283 posts, read 934,368 times
Reputation: 143
ok wow, read it now. Ummmmmm doesn't sound too good. I can understand very well not wanting to be a 2 time looser and not wanting to be a cat lady. There are other men out there. (I met one, Im your age) Nothing to indicate you'd end up a cat lady. Sounds a lot like my ex whom I stayed with too long and I somewhat regret the time I lost. I have anxiety, too, never had a full blown attack , but the way he responded when you had yours is horrible.

I am the same (I believe you said you don't want to be alone) If you have changed your way of communicating with him (read Relationship Rescue by Dr. Phil) and he still is uncaring and pot smoking, Id go find someone else. If that's what you need in order to move on, do it. I know that is traditionally considered "bad" advice and most relationships are difficult, certainly make a better choice by moving slow, but if that is the only way you will move on, by all means find someone else. Do what you have to do to get out- just be careful of making a worse choice if this route works for you.
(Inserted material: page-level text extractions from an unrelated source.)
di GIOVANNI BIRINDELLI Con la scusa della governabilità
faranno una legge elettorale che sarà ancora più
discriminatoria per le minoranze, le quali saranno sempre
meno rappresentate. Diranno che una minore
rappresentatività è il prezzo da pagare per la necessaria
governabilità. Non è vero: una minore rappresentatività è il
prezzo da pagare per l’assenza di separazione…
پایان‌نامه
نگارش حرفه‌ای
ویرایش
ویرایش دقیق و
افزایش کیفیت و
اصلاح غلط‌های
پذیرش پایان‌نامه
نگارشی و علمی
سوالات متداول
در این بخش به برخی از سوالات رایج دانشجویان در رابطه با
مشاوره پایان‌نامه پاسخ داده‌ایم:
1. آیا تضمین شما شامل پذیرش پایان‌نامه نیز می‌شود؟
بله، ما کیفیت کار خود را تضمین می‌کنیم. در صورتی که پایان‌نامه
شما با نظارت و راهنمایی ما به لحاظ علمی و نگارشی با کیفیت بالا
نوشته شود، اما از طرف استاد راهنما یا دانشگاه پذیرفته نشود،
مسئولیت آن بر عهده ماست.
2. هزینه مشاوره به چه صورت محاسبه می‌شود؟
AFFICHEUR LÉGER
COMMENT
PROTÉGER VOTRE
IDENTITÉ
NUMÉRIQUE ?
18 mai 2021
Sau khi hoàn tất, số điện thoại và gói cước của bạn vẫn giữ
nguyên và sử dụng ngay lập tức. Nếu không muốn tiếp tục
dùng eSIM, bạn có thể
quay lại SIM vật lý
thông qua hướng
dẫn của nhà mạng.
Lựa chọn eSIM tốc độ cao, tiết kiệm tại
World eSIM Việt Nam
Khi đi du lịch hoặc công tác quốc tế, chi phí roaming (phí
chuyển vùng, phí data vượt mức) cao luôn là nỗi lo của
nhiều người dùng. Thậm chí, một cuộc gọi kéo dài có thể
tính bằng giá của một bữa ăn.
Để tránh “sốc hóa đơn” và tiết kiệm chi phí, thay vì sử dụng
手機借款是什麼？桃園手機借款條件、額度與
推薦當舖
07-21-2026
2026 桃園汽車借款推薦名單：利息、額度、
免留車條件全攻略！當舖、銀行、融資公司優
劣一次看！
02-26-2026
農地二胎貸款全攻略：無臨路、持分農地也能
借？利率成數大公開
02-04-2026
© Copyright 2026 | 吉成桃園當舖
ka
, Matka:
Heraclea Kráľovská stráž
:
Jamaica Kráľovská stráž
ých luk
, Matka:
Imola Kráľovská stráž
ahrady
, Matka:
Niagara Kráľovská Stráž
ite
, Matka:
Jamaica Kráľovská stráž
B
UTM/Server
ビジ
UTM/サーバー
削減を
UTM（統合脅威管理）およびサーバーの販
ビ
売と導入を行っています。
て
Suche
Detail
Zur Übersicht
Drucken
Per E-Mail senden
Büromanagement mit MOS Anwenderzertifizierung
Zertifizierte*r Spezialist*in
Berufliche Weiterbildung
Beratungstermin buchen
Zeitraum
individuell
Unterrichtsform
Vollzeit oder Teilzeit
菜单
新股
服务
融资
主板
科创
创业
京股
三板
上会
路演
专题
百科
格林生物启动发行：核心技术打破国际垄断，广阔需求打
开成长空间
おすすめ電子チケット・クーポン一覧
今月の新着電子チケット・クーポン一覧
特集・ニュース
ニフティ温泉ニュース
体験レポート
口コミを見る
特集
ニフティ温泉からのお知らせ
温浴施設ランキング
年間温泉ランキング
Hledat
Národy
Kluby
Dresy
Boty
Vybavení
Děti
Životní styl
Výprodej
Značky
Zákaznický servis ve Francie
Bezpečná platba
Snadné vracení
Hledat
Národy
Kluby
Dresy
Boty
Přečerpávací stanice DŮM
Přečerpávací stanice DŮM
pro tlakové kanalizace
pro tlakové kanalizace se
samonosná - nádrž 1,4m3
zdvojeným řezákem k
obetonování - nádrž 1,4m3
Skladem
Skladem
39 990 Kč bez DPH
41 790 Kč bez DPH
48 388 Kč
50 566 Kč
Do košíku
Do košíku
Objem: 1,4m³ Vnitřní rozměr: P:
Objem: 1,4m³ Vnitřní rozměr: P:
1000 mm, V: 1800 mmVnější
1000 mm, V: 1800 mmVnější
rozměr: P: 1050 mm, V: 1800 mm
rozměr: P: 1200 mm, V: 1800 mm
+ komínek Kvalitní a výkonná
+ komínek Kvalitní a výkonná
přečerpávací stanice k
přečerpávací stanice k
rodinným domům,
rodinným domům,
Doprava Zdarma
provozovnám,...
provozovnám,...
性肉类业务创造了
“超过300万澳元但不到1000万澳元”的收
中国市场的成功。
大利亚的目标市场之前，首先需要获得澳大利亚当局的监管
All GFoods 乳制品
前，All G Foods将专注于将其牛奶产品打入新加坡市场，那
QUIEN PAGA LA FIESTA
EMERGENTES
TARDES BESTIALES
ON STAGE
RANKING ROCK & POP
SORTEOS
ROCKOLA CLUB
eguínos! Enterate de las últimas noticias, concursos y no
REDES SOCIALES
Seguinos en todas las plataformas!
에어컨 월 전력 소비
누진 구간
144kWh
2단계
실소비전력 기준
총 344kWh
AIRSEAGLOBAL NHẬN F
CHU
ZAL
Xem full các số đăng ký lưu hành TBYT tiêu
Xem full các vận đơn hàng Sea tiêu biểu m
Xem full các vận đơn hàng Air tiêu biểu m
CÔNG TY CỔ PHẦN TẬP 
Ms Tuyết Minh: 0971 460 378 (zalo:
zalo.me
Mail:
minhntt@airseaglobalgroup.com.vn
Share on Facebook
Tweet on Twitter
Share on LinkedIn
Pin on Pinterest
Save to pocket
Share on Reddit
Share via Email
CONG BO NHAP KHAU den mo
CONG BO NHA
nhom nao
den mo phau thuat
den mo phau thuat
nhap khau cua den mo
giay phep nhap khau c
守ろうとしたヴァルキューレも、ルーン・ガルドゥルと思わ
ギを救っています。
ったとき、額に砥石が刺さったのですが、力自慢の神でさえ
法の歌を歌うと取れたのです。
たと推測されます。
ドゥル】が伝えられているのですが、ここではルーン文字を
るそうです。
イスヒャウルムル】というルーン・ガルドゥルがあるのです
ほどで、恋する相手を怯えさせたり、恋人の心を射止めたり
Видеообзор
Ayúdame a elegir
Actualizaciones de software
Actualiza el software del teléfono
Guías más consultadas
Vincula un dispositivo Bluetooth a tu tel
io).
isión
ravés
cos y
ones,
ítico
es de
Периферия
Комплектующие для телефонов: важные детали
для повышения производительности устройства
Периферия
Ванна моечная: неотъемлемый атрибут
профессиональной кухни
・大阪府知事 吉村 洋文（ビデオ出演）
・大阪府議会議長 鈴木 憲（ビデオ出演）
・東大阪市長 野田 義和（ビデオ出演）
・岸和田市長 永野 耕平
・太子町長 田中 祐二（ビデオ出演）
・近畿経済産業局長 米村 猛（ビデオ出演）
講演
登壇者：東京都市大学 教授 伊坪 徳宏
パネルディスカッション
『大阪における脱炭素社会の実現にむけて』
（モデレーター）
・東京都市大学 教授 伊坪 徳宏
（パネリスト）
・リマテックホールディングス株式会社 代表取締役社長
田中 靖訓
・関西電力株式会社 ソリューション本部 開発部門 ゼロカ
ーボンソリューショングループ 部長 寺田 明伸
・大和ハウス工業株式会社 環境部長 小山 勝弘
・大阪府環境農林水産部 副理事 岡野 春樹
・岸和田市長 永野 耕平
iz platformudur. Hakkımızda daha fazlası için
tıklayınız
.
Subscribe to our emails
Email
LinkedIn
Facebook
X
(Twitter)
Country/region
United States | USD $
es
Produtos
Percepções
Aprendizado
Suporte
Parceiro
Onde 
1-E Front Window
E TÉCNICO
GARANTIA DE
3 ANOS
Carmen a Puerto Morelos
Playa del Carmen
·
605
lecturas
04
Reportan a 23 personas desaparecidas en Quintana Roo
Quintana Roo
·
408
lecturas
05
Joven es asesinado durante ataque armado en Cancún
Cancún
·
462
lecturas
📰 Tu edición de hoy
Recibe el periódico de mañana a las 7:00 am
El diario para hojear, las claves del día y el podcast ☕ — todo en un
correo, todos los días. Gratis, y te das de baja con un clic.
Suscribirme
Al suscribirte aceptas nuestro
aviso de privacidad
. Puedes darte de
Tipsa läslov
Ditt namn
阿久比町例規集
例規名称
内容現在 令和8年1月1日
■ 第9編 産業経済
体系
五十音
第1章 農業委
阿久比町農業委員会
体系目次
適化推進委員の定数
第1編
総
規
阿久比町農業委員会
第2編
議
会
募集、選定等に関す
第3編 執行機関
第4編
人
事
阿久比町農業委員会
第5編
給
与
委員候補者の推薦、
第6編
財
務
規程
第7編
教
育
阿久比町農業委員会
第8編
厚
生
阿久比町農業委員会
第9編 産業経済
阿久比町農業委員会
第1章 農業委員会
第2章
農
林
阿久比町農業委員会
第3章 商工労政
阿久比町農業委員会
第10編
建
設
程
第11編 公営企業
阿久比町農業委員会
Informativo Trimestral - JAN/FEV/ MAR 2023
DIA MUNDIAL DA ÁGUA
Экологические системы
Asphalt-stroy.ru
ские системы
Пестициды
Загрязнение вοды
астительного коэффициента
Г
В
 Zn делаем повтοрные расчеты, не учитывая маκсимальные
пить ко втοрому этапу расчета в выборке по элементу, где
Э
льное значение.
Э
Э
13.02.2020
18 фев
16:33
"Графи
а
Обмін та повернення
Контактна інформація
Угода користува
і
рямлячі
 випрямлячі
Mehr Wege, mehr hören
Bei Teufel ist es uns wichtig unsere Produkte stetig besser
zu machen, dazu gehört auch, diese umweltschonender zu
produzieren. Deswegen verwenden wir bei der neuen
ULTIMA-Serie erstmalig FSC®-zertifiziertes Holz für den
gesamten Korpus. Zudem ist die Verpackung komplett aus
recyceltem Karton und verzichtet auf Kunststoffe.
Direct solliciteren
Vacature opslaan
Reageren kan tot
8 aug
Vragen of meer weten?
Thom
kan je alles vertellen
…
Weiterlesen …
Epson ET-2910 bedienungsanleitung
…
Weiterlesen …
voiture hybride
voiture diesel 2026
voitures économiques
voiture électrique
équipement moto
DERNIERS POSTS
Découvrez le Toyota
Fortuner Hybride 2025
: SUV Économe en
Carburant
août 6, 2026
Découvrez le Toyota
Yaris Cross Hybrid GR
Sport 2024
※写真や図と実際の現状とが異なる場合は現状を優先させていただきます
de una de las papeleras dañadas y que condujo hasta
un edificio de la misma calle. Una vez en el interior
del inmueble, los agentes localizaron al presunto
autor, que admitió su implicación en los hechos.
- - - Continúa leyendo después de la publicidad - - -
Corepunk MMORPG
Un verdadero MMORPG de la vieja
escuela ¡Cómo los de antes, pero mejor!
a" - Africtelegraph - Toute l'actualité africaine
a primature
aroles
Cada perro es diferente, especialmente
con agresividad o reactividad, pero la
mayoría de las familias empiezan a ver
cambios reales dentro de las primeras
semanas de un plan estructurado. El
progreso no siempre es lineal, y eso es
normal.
I never thought my ex cheated on me but we had in-law problems, he drank and gambled. I have found evidence of drug use (just looks like happened on occasion) and also women's phone numbers- so who really knows about the cheating. There is no excuse for his lack of regard for you (moved somewhere for you, he may even know you don't want to be a two time looser and uses that to his benefit.) and I guess what Im getting at is he may even be cheating , like mine may have. (Not that two wrongs make a right.) You never know but even without that, you have enough negatives to go, he probably won't change.

two time looser. Who cares, who has to know, really? You deserve to have a chance at happiness. I do not regret taking mine.